Like Form 1, Form 2 human telomeric G-quadruplex observed in K+ solution here (Figure 5e) is very different from the structures observed in Na+ solution or in a K+-containing crystal, in terms of strand orientations, loop topologies and glycosidic conformations of guanines. Form 2 (Figure 6a) differs from Form 1 (Figure 6b) by loop arrangements: the double-chain-reversal loop is formed by the third linker instead of the first linker. The folding topology of Form 2 is similar to the (3+1) G-quadruplex formed by the four-repeat Tetrahymena telomeric sequence (42) and by a variant sequence of four G-tracts from the human bcl-2 promoter (43). The three-repeat human telomeric sequence adopts a (3+1) G-quadruplex with yet another loop arrangement (41).

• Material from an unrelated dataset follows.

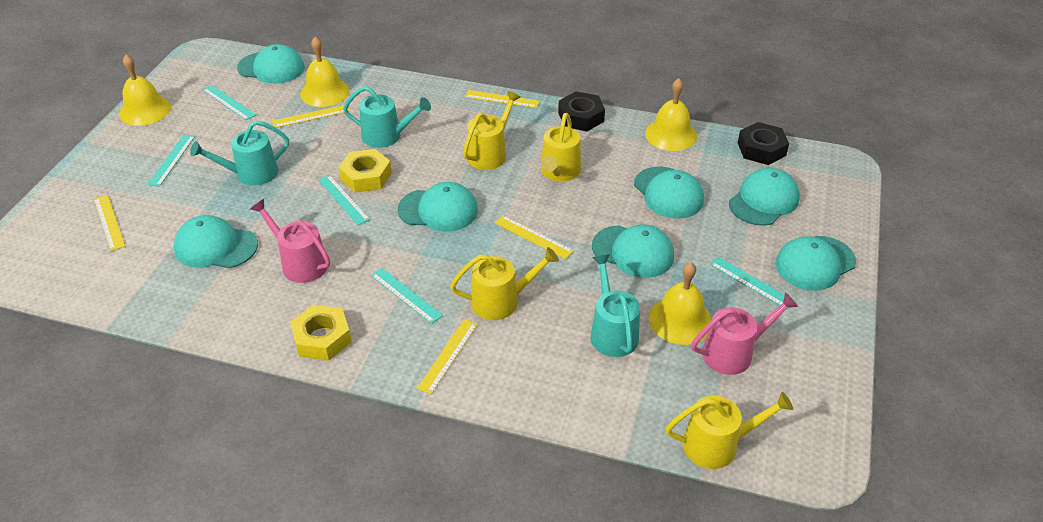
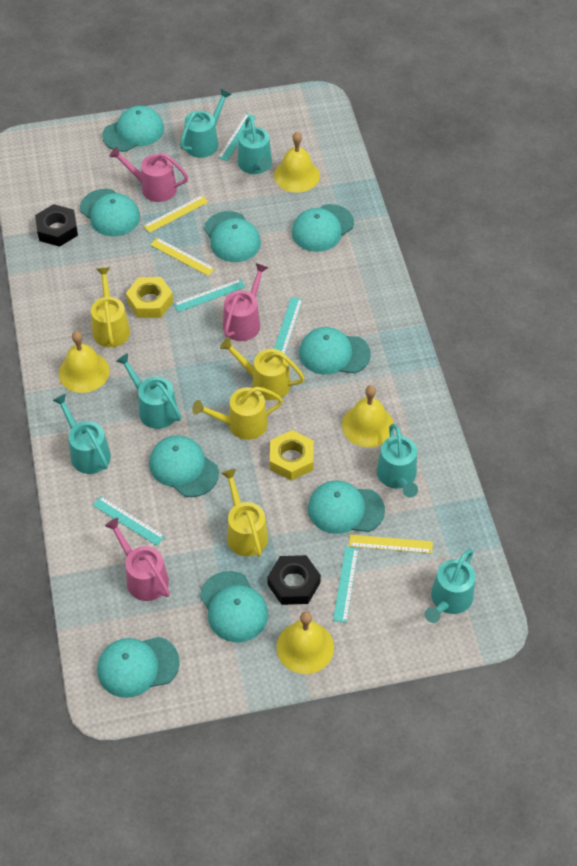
pink watering can: [250,199,330,283] [691,292,798,375] = 2 -> [105,518,170,601] [109,147,188,202] [223,263,268,341] = 3
turquoise cap: [174,215,258,268] [237,44,304,84] [398,182,478,231] [592,224,674,278] [634,167,704,219] [729,168,800,226] [775,236,856,291] = 7 -> [80,189,140,236] [97,637,180,698] [102,106,164,152] [149,435,219,497] [200,571,268,642] [204,211,261,262] [292,204,354,252] [299,327,371,375] [308,480,385,534] = 9
turquoise watering can: [190,120,289,186] [343,86,431,148] [590,254,640,357] = 3 -> [52,394,111,474] [116,353,181,429] [180,89,232,158] [238,116,272,174] [377,424,418,498] [425,549,475,623] = 6
yellow ruler: [94,195,125,251] [272,105,350,128] [417,319,478,394] [465,90,540,108] [495,215,574,259] = 5 -> [143,195,209,233] [150,238,215,276] [349,535,433,553] = 3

Possible intramolecular (3+1) G-quadruplexes

Figure 6 shows four possible intramolecular human telomeric (3+1) G-quadruplexes, in which the 5′ end starts from different corners of the same G-tetrad core. It is worth mentioning that NMR spectra of the human telomeric d[TAGGG(TTAGGG)3TT] sequence show a downfield-shifted peak for A20(H8-H1′) of Form 2 together with two other downfield-shifted minor A(H8-H1′) peaks (red box, Figure 5b), which are characteristic of an adenine in the double-chain-reversal TTA loop (34). It is likely that the latter belong to minor species that contain double-chain-reversal loops, such as the parallel-stranded G-quadruplex observed in a K+-containing crystal (16) or possibly different (3+1) G-quadruplex conformations shown in Figure 6.

Figure 6

Schematic structures of possible intramolecular human telomeric (3+1) G-quadruplexes. (a) Form 2 observed for the d[TAGGG(TTAGGG)3TT] sequence in K+ solution (this work). (b) Form 1 observed for the d[TAGGG(TTAGGG)3] sequence in K+ solution (34). (c and d) Models of intramolecular (3+1) G-quadruplexes with two double-chain-reversal loops. Loops are colored red; anti and syn guanines are colored cyan and magenta, respectively.

CONCLUSION

We have determined the folding topology of a new intramolecular G-quadruplex conformation of the human telomere in K+ solution. Taken together with recent findings (34–36), this work has established that four-repeat human telomeric sequences can form two intramolecular (3+1) G-quadruplexes in K+ solution, which differ from each other only by the order of loop arrangements. This indicates the robustness of the (3+1) core G-quadruplex topology, first reported a decade ago (42), thereby suggesting it as an important platform for structure-based drug design. The presence of a mixture of multiple G-quadruplexes and the differential effects of terminal residues (or possible attached dyes) on the stability of different forms should be considered when one studies telomeric G-quadruplexes.